Attractive and Repulsive Biases in a Framework of Concept Generalization

Poster Presentation 53.342: Tuesday, May 21, 2024, 8:30 am – 12:30 pm, Banyan Breezeway
Session: Visual Memory: Working memory and behavior, models

Isabella DeStefano1 (), Timothy Brady1; 1University of California San Diego

When multiple stimuli are perceived or remembered, separated in space or time, reproductions of one item tend to be biased towards or away from the other item(s). Previous work has proposed that these biases could arise from assuming that items belong to the same or different objects (Chetverikov, 2023). Here we use a bayesian model of concept generalization (Tenenbaum & Griffiths, 2001) in conjunction with a signal detection framework (Schurgin et al., 2020) to demonstrate that attractive and repulsive biases arise as a natural consequence of assuming items belong to either the same or a different ‘concept’. Under this model, concepts provide groupings over stimuli (i.e., for numbers, concepts might be “20-30”); generalization is governed by how likely stimuli are to arise from the same underlying concept; and similarity between stimuli arises from generalization.
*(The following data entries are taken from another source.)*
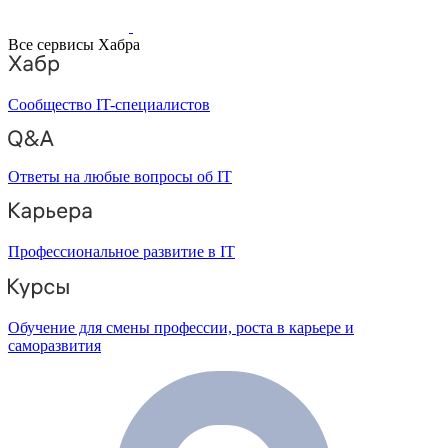
Все сервисы Хабра
Сообщество IT-специалистов
Ответы на любые вопросы об IT
Профессиональное развитие в IT
Обучение для смены профессии, роста в карьере и
саморазвития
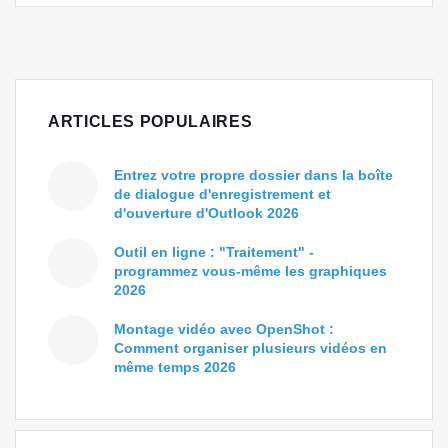
ARTICLES POPULAIRES
Entrez votre propre dossier dans la boîte
de dialogue d'enregistrement et
d'ouverture d'Outlook 2026
Outil en ligne : "Traitement" -
programmez vous-même les graphiques
2026
Montage vidéo avec OpenShot :
Comment organiser plusieurs vidéos en
même temps 2026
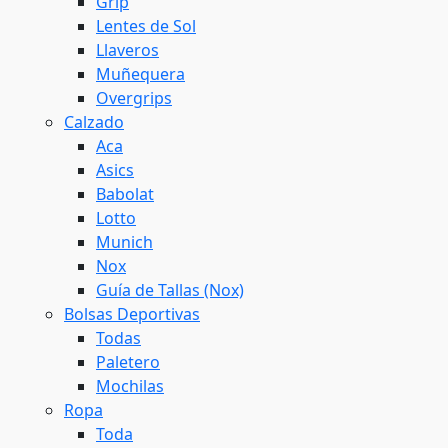
Grip
Lentes de Sol
Llaveros
Muñequera
Overgrips
Calzado
Aca
Asics
Babolat
Lotto
Munich
Nox
Guía de Tallas (Nox)
Bolsas Deportivas
Todas
Paletero
Mochilas
Ropa
Toda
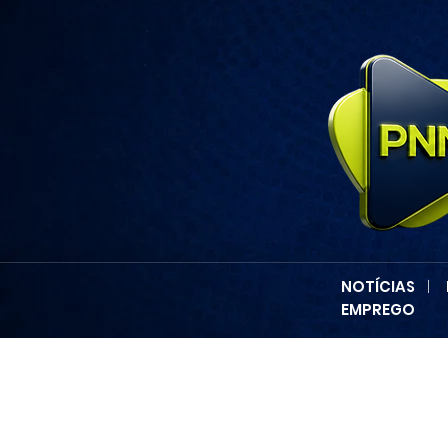
NOTÍCIAS
|
EMPREGO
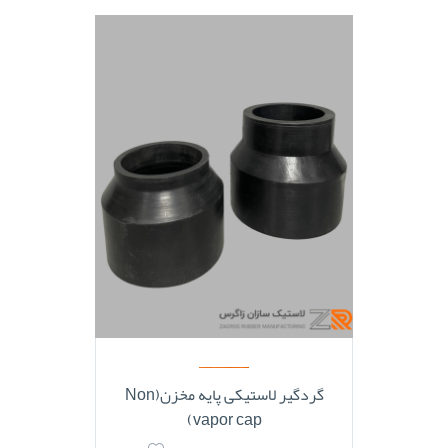
گردگیر لاستیکی پایه مخزن(Non
vapor cap)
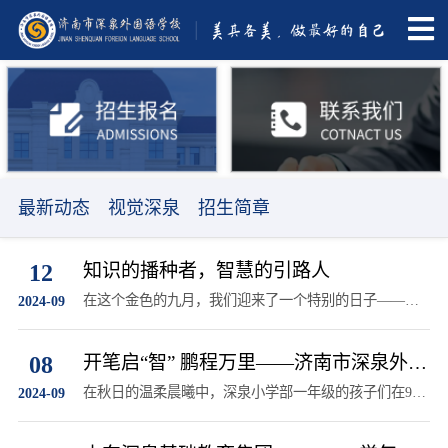
最新动态
视觉深泉
招生简章
12
知识的播种者，智慧的引路人
在这个金色的九月，我们迎来了一个特别的日子——教
2024-09
师节。
08
开笔启“智” 鹏程万里——济南市深泉外国
语学校小学部2024级新生开笔典礼
在秋日的温柔晨曦中，深泉小学部一年级的孩子们在9月
2024-09
6日这一天迎来了属于他们自己的开笔礼。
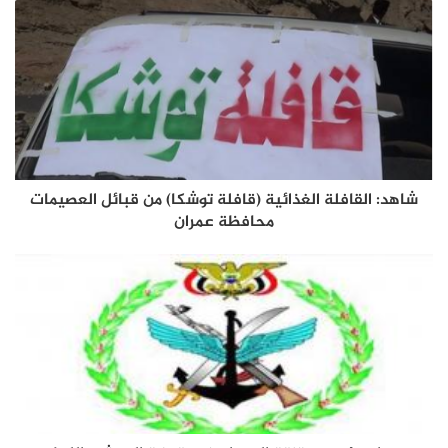
شاهد: القافلة الغذائية (قافلة توشكا) من قبائل العصيمات
محافظة عمران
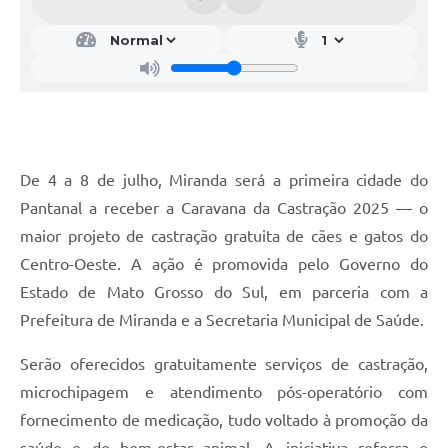
De 4 a 8 de julho, Miranda será a primeira cidade do
Pantanal a receber a Caravana da Castração 2025 — o
maior projeto de castração gratuita de cães e gatos do
Centro-Oeste. A ação é promovida pelo Governo do
Estado de Mato Grosso do Sul, em parceria com a
Prefeitura de Miranda e a Secretaria Municipal de Saúde.
Serão oferecidos gratuitamente serviços de castração,
microchipagem e atendimento pós-operatório com
fornecimento de medicação, tudo voltado à promoção da
saúde e do bem-estar animal. A iniciativa reforça o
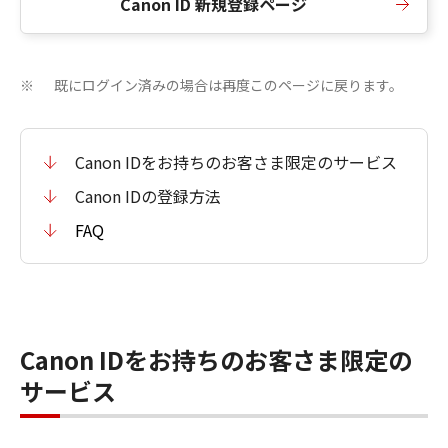
Canon ID 新規登録ページ
既にログイン済みの場合は再度このページに戻ります。
※
Canon IDをお持ちのお客さま限定のサービス
Canon IDの登録方法
FAQ
Canon IDをお持ちのお客さま限定の
サービス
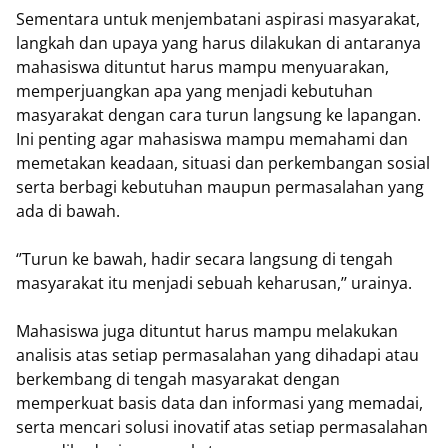
Sementara untuk menjembatani aspirasi masyarakat,
langkah dan upaya yang harus dilakukan di antaranya
mahasiswa dituntut harus mampu menyuarakan,
memperjuangkan apa yang menjadi kebutuhan
masyarakat dengan cara turun langsung ke lapangan.
Ini penting agar mahasiswa mampu memahami dan
memetakan keadaan, situasi dan perkembangan sosial
serta berbagi kebutuhan maupun permasalahan yang
ada di bawah.
‘’Turun ke bawah, hadir secara langsung di tengah
masyarakat itu menjadi sebuah keharusan,’’ urainya.
Mahasiswa juga dituntut harus mampu melakukan
analisis atas setiap permasalahan yang dihadapi atau
berkembang di tengah masyarakat dengan
memperkuat basis data dan informasi yang memadai,
serta mencari solusi inovatif atas setiap permasalahan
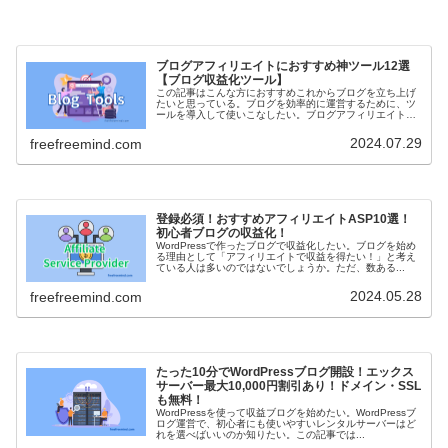
ブログアフィリエイトにおすすめ神ツール12選
【ブログ収益化ツール】
この記事はこんな方におすすめこれからブログを立ち上げ
たいと思っている。ブログを効率的に運営するために、ツ
ールを導入して使いこなしたい。ブログアフィリエイトで
収益...
2024.07.29
freefreemind.com
登録必須！おすすめアフィリエイトASP10選！
初心者ブログの収益化！
WordPressで作ったブログで収益化したい。ブログを始め
る理由として「アフィリエイトで収益を得たい！」と考え
ている人は多いのではないでしょうか。ただ、数ある...
2024.05.28
freefreemind.com
たった10分でWordPressブログ開設！エックス
サーバー最大10,000円割引あり！ドメイン・SSL
も無料！
WordPressを使って収益ブログを始めたい。WordPressブ
ログ運営で、初心者にも使いやすいレンタルサーバーはど
れを選べばいいのか知りたい。この記事では...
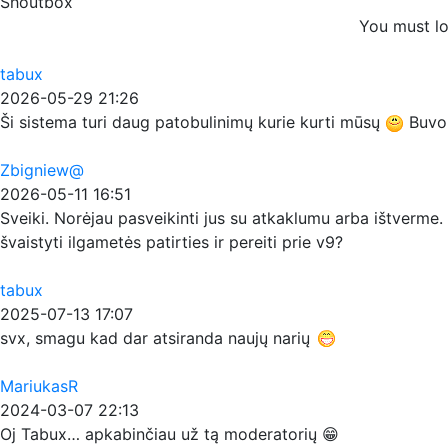
Shoutbox
You must lo
tabux
2026-05-29 21:26
Ši sistema turi daug patobulinimų kurie kurti mūsų
Buvo p
Zbigniew@
2026-05-11 16:51
Sveiki. Norėjau pasveikinti jus su atkaklumu arba ištverme. 
švaistyti ilgametės patirties ir pereiti prie v9?
tabux
2025-07-13 17:07
svx, smagu kad dar atsiranda naujų narių
MariukasR
2024-03-07 22:13
Oj Tabux… apkabinčiau už tą moderatorių 😁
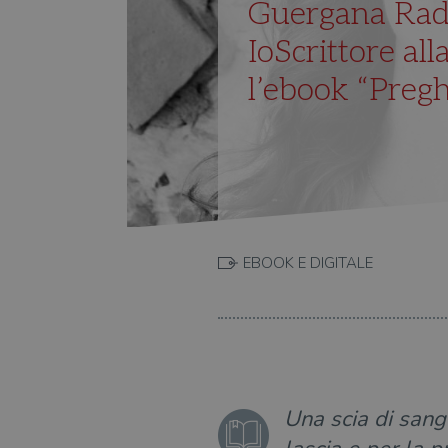
Guergana Rade
IoScrittore al
l’ebook “Pregh
EBOOK E DIGITALE
Una scia di sangu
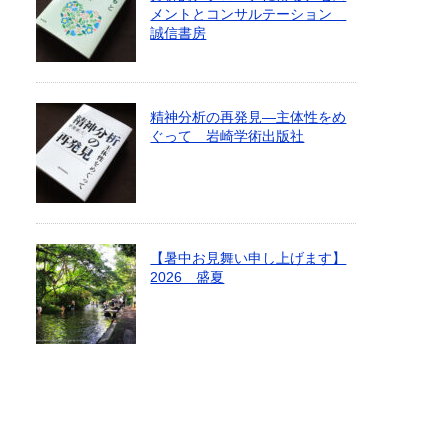
メントとコンサルテーション
誠信書房
精神分析の再発見―主体性をめ
ぐって 岩崎学術出版社
【暑中お見舞い申し上げます】
2026 盛夏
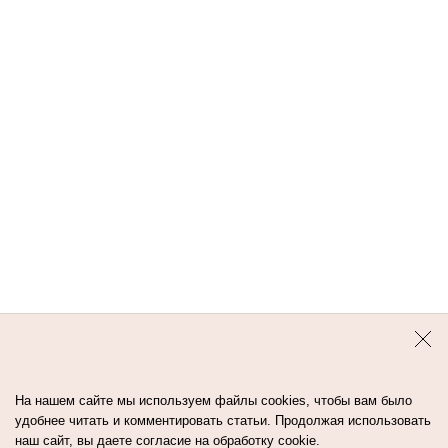
тоже ложится на него хорошо. В общем,
рекомендую».
Контакты
Авторы
Медиа-Кит
Пользовательское соглашение
Политика обработки персональных данных
На нашем сайте мы используем файлы cookies, чтобы вам было
удобнее читать и комментировать статьи. Продолжая использовать
наш сайт, вы даете согласие на обработку cookie.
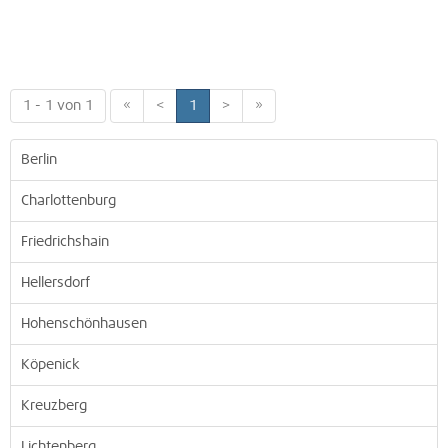
1 - 1 von 1
«
<
1
>
»
Berlin
Charlottenburg
Friedrichshain
Hellersdorf
Hohenschönhausen
Köpenick
Kreuzberg
Lichtenberg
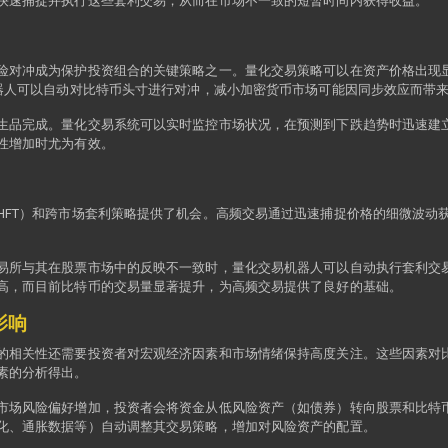
快速捕捉并执行这些套利交易，从而在市场不一致的短暂时间内获得收益。
险对冲成为保护投资组合的关键策略之一。量化交易策略可以在资产价格出现
机器人可以自动对比特币头寸进行对冲，减小加密货币市场可能因同步效应而带
生品完成。量化交易系统可以实时监控市场状况，在预测到下跌趋势时迅速建
性增加时尤为有效。
HFT）和跨市场套利策略提供了机会。高频交易通过迅速捕捉价格的细微波动
易所与其在股票市场中的反映不一致时，量化交易机器人可以自动执行套利交
高，而目前比特币的交易量显著提升，为高频交易提供了良好的基础。
影响
的相关性还需要投资者对宏观经济因素和市场情绪保持高度关注。这些因素对
素的分析得出。
市场风险偏好增加，投资者会将资金从低风险资产（如债券）转向股票和比特
化、通胀数据等）自动调整其交易策略，增加对风险资产的配置。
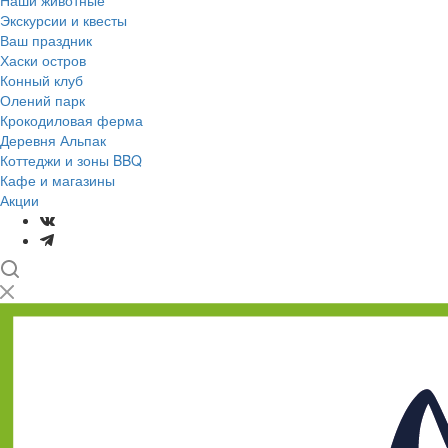
Наши животные
Экскурсии и квесты
Ваш праздник
Хаски остров
Конный клуб
Олений парк
Крокодиловая ферма
Деревня Альпак
Коттеджи и зоны BBQ
Кафе и магазины
Акции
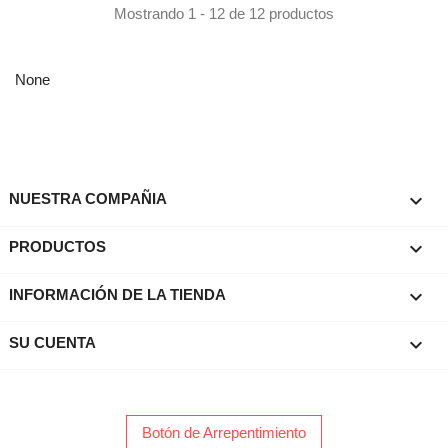
Mostrando 1 - 12 de 12 productos
None

NUESTRA COMPAÑIA

PRODUCTOS
keyboard_arrow_down
INFORMACIÓN DE LA TIENDA

SU CUENTA
Botón de Arrepentimiento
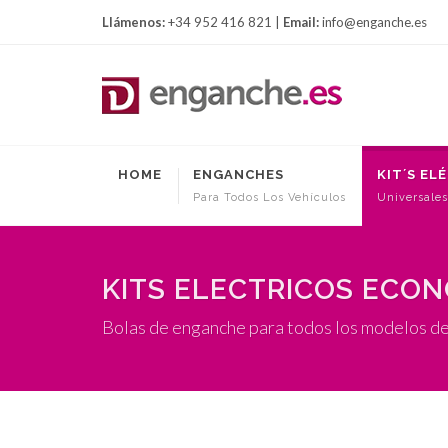
Llámenos:
+34 952 416 821 |
Email:
info@enganche.es
HOME
ENGANCHES
KIT´S EL
Para Todos Los Vehículos
Universales
KITS ELECTRICOS ECO
Bolas de enganche para todos los modelos d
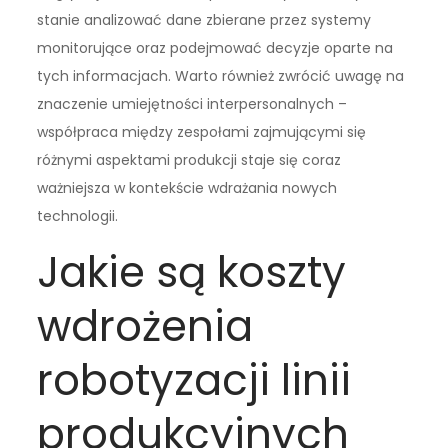
stanie analizować dane zbierane przez systemy
monitorujące oraz podejmować decyzje oparte na
tych informacjach. Warto również zwrócić uwagę na
znaczenie umiejętności interpersonalnych –
współpraca między zespołami zajmującymi się
różnymi aspektami produkcji staje się coraz
ważniejsza w kontekście wdrażania nowych
technologii.
Jakie są koszty
wdrożenia
robotyzacji linii
produkcyjnych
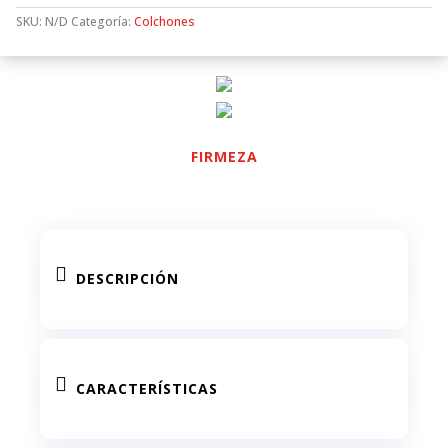
SKU:
N/D
Categoría:
Colchones
FIRMEZA

DESCRIPCIÓN

CARACTERÍSTICAS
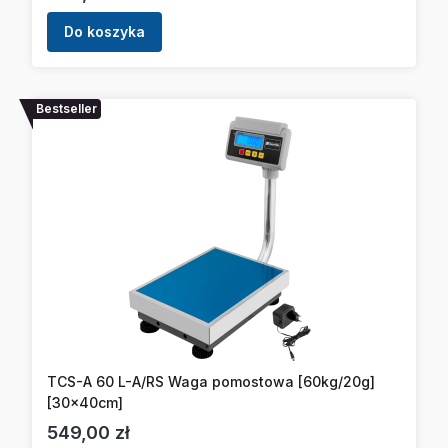
Do koszyka
Bestseller
TCS-A 60 L-A/RS Waga pomostowa [60kg/20g]
[30x40cm]
Cena
549,00 zł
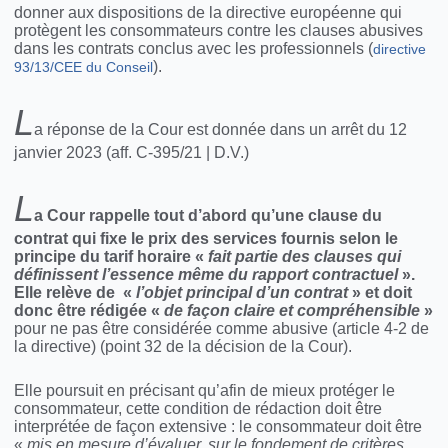
donner aux dispositions de la directive européenne qui
protègent les consommateurs contre les clauses abusives
dans les contrats conclus avec les professionnels (
directive
).
93/13/CEE du Conseil
L
a réponse de la Cour est donnée dans un arrêt du 12
janvier 2023 (aff. C-395/21 | D.V.)
L
a Cour rappelle tout d’abord qu’une clause du
contrat qui fixe le prix des services fournis selon le
principe du tarif horaire «
fait partie des clauses qui
définissent l’essence même du rapport contractuel
».
Elle relève de «
l’objet principal d’un contrat
» et doit
donc être rédigée «
de façon claire et compréhensible
»
pour ne pas être considérée comme abusive (article 4-2 de
la directive) (point 32 de la décision de la Cour).
Elle poursuit en précisant qu’afin de mieux protéger le
consommateur, cette condition de rédaction doit être
interprétée de façon extensive :
le consommateur doit être
«
mis en mesure d’évaluer, sur le fondement de critères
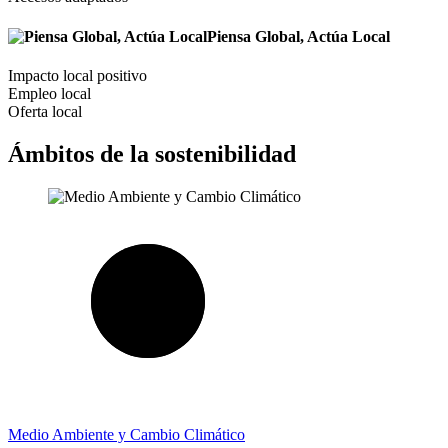
Piensa Global, Actúa Local
Impacto local positivo
Empleo local
Oferta local
Ámbitos de la sostenibilidad
Medio Ambiente y Cambio Climático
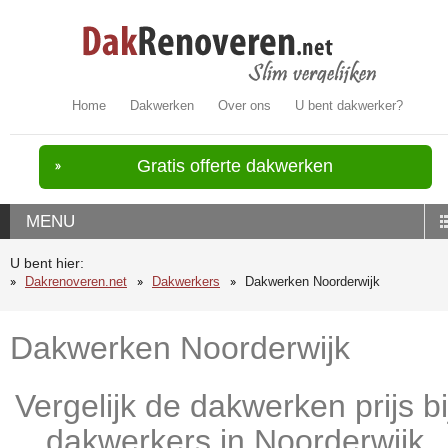
Home
Dakwerken
Over ons
U bent dakwerker?
Gratis offerte dakwerken
MENU
U bent hier:
Dakrenoveren.net
Dakwerkers
Dakwerken Noorderwijk
Dakwerken Noorderwijk
Vergelijk de dakwerken prijs bi
dakwerkers in Noorderwijk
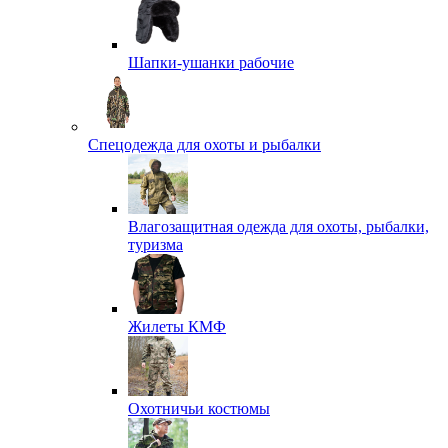
Шапки-ушанки рабочие
Спецодежда для охоты и рыбалки
Влагозащитная одежда для охоты, рыбалки,
туризма
Жилеты КМФ
Охотничьи костюмы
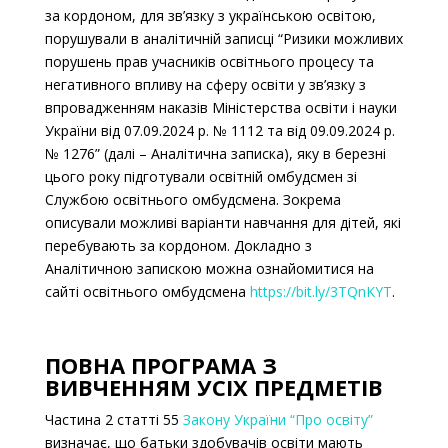
за кордоном, для зв’язку з українською освітою,
порушували в аналітичній записці
“Ризики можливих
порушень прав учасників освітнього процесу та
негативного впливу на сферу освіти у зв’язку з
впровадженням наказів Міністерства освіти і науки
України від 07.09.2024 р. № 1112 та від 09.09.2024 р.
№ 1276” (далі – Аналітична записка), яку в березні
цього року підготували освітній омбудсмен зі
Службою освітнього омбудсмена. Зокрема
описували можливі варіанти навчання для дітей, які
перебувають за кордоном.
Докладно з
Аналітичною запискою можна ознайомитися на
сайті освітнього омбудсмена
https://bit.ly/3TQnKYT
.
ПОВНА ПРОГРАМА З
ВИВЧЕННЯМ УСІХ ПРЕДМЕТІВ
Частина 2 статті 55
Закону України “Про освіту”
визначає, що батьки здобувачів освіти мають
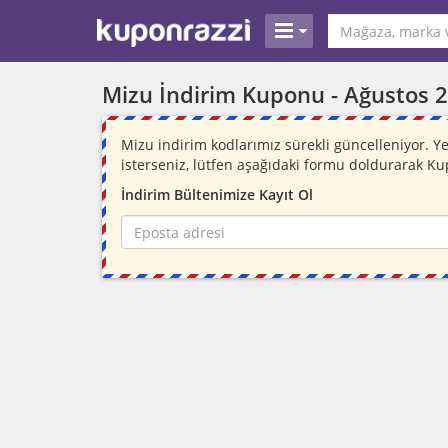
Mizu İndirim Kuponu -
Ağustos 
Mizu indirim kodlarımız sürekli güncelleniyor.
isterseniz, lütfen aşağıdaki formu doldurarak Ku
İndirim Bültenimize Kayıt Ol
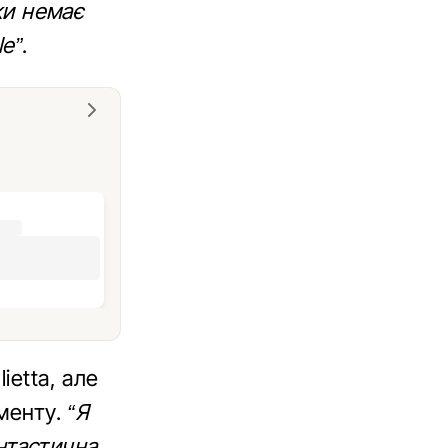
ки немає
le”
.
ietta, але
гменту.
“Я
антастична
When concepts are assumed to reflect ranges of different sizes across stimuli space (as in Shepard, 1989), this model accurately predicts full error distributions. When a same/different assumption is incorporated into this model, unique patterns of responses arise: for repulsion, responses are skewed away from the other stimulus with the true stimulus as the median; for attraction, responses are symmetric with the median shifted away from the true stimulus. The magnitude of bias can be modulated via manipulating the maximum ranges of concepts considered. Additionally, by defining heterogeneous concepts (e.g., for color, greater ranges within yellows than across the yellow-orange boundary), stimulus-specific biases can emerge. This model suggests that attractive and repulsive biases are not unique to vision, but instead apply broadly; consistent with this, we provide preliminary empirical evidence of conceptual rule-based repulsion using symbolic number. Overall, understanding this putatively visual phenomena under a framework of concept generalization broadens our understanding of the cause and nature of such biases.